Submitted to: Domestic Animal Endocrinology
Publication Type: Peer reviewed journal
Publication Acceptance Date: 10/28/2003
Publication Date: 1/23/2004
Citation: Ramsay, T.G. 2004. Porcine leptin alters isolated adipocyte glucose and fatty acid metabolism. Domestic Animal Endocrinology. 26:11-21. Interpretive Summary: Leptin is a hormone produced by adipose tissue that can affect feeding behavior, animal health and reproduction. Studies in pigs have demonstrated that leptin can reduce feed intake when injected directly to the brain. Leptin administration has been shown to alter peripheral metabolism and reduce the fat mass in rodents, although peripheral effects in the pig are unknown. This study demonstrated that leptin treatment can alter fatty acid metabolism by pig fat cells, with little effect on carbohydrate metabolism. These metabolic effects are a direct response to leptin. This immediate response suggests that synthesis and secretion of additional autocrine/paracrine factors are not necessary prior to changes in fatty acid metabolism, while an effect on glucose metabolism requires additional factors. The ability for leptin to inhibit palmitate usage by adipocytes for lipid synthesis suggests that leptin can function to partition energy away from adipose tissue. Further research into this partitioning effect of leptin may contribute to production of leaner animals at the expense of fat production.

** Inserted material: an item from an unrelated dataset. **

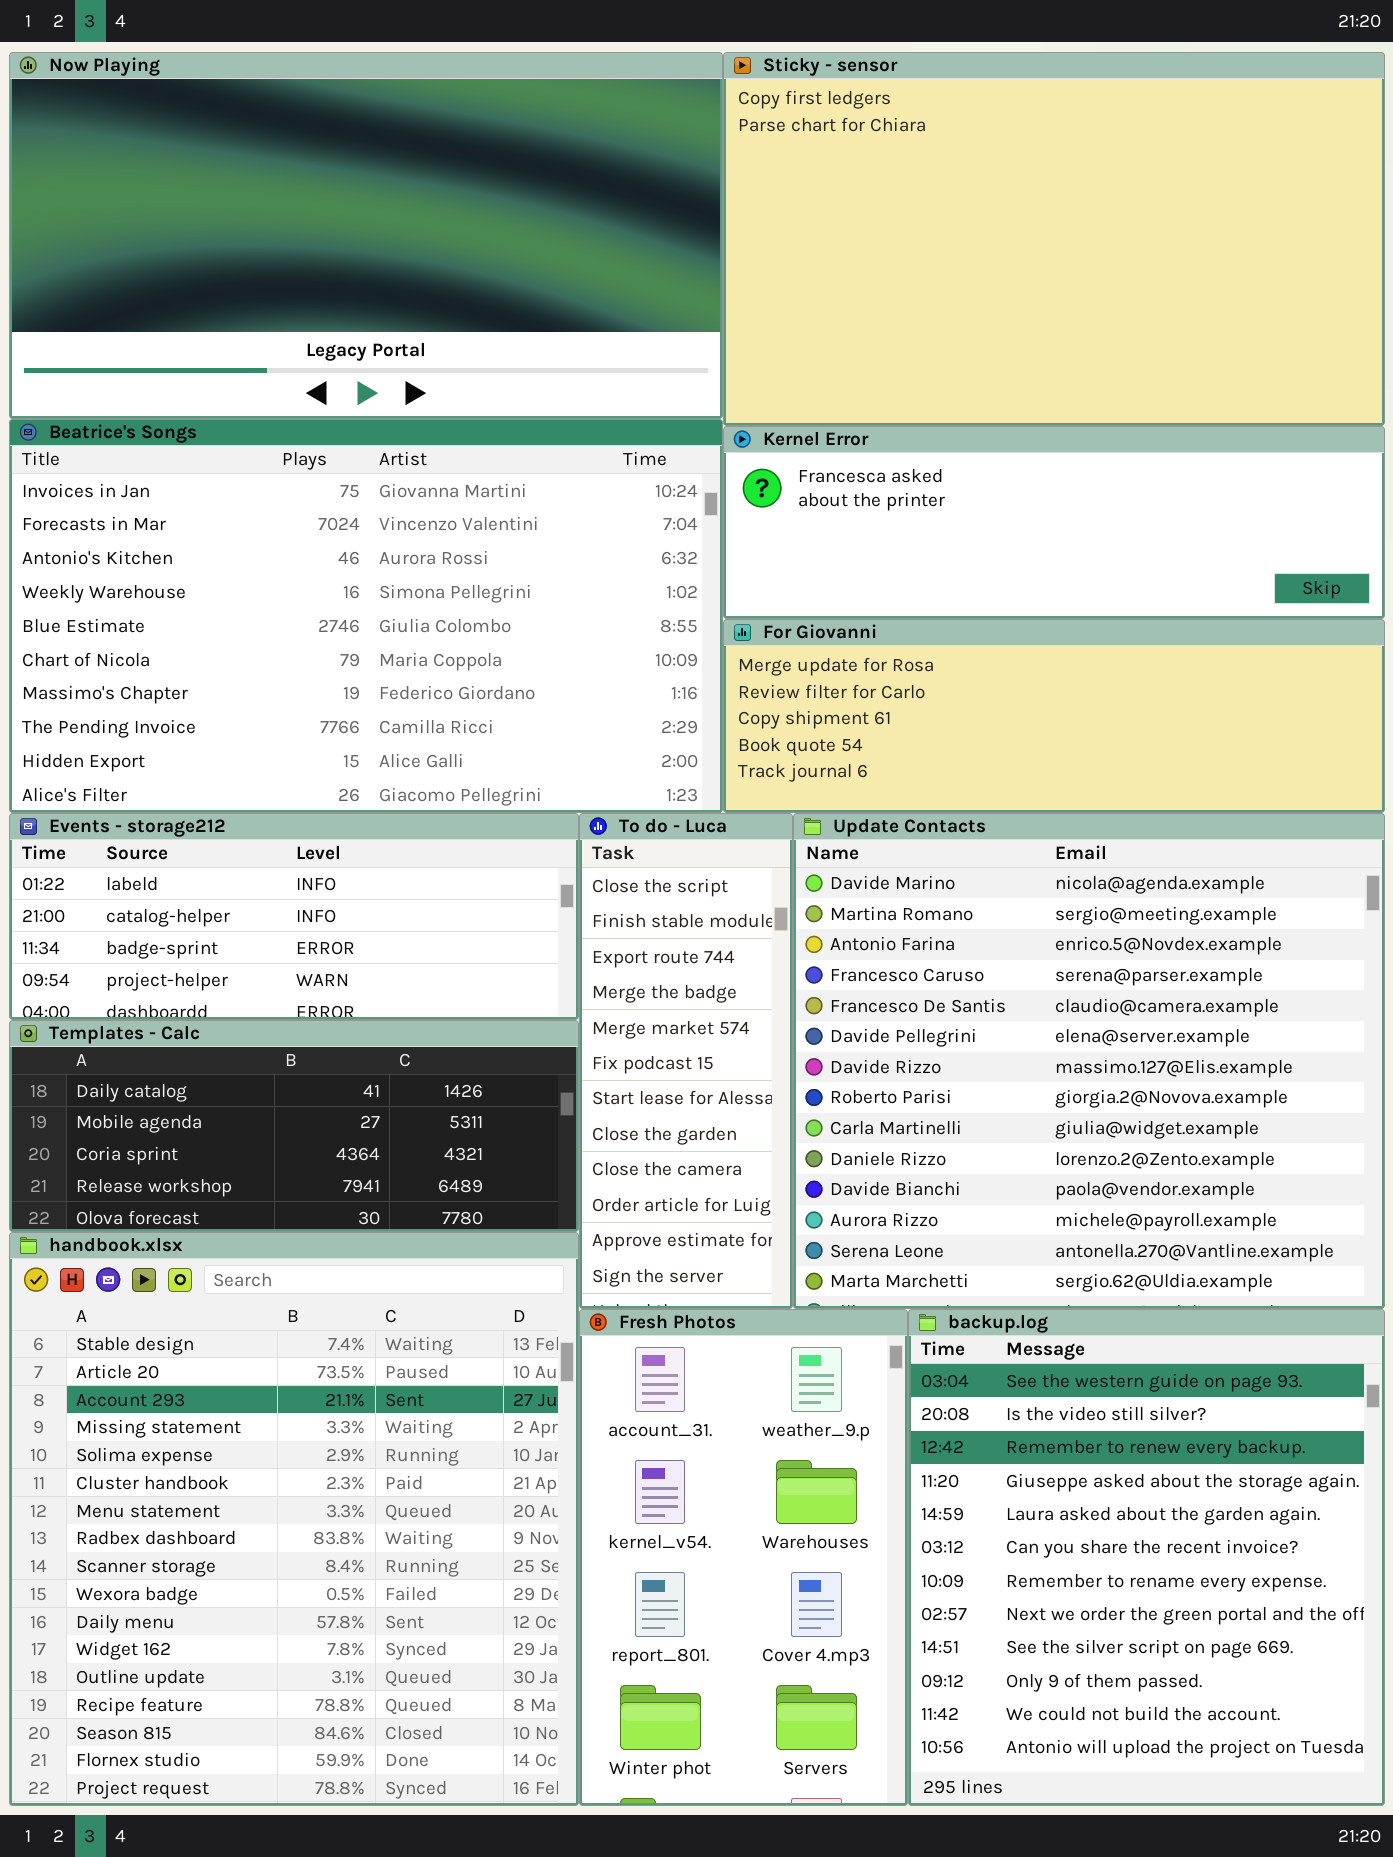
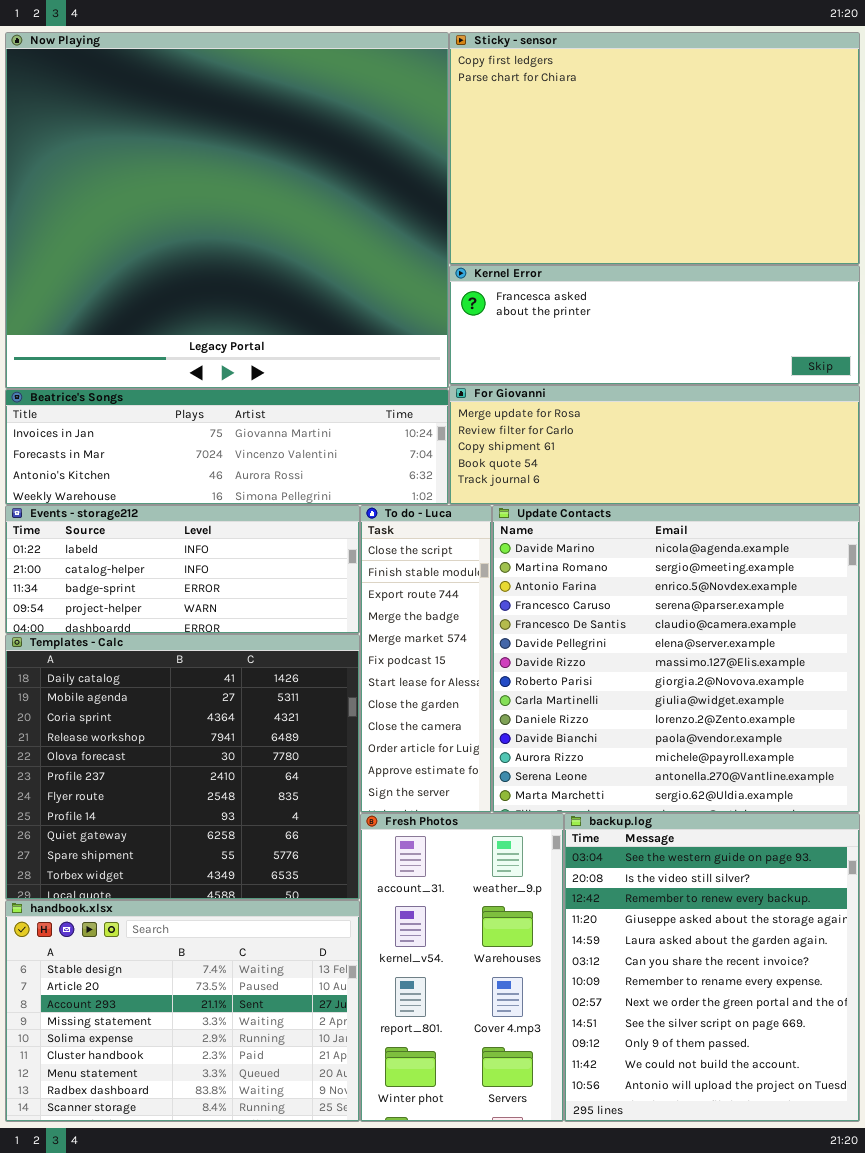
Now Playing: [9,52,723,419] -> [5,32,449,389], resized
Beatrice's Songs: [9,419,723,813] -> [5,389,449,505], resized
Templates - Calc: [9,1020,579,1232] -> [5,634,360,900], resized
handbook.xlsx: [9,1232,579,1806] -> [5,900,360,1122], resized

Technical Abstract: This study examined if leptin can acutely affect glucose or fatty acid metabolism in pig adipocytes and whether leptin's actions on lipogenesis are manifested through interaction with insulin or growth hormone. Subcutaneous adipose tissue was obtained from ~55 kg crossbred barrows at an abattoir. Isolated adipocytes were prepared using a collagenase procedure. Experiments assessed U-14C-glucose or 1-14C-palmitate metabolism in isolated adipocytes exposed to: basal medium (control), 100 nM insulin, 100 ng/mL porcine growth hormone, 100 ng/mL recombinant porcine leptin, and combinations of these hormones. Treatments were performed in triplicate and the experiment was repeated with adipocytes isolated from five different animals. Cell aliquots (250 mL) were added to 1 mL of incubation medium, then incubated for two hours at 37° C for measurement of glucose and palmitate oxidation or incorporation into lipid. Incubation of isolated adipocytes with insulin increased glucose oxidation rate by 18% (P<0.05), while neither growth hormone nor leptin affected glucose oxidation (P>0.5). Total lipid synthesis from glucose was increased by approximately 25% by 100 nM insulin or insulin + growth hormone (P<0.05). Insulin + leptin reduced the insulin response by 37% (P<0.05). The combination of all three hormones increased total lipid synthesis by 35%, relative to controls (P<0.05), a rate similar to insulin alone. Fatty acid synthesis was elevated by insulin (32%, P<0.05) or growth hormone (13%, P<0.05). Leptin had no effect on fatty acid synthesis (P>0.05). Leptin reduced the esterification rate by 10% (P<0.05). Growth hormone and insulin could overcome leptin's inhibition of palmitate esterification (P>0.05).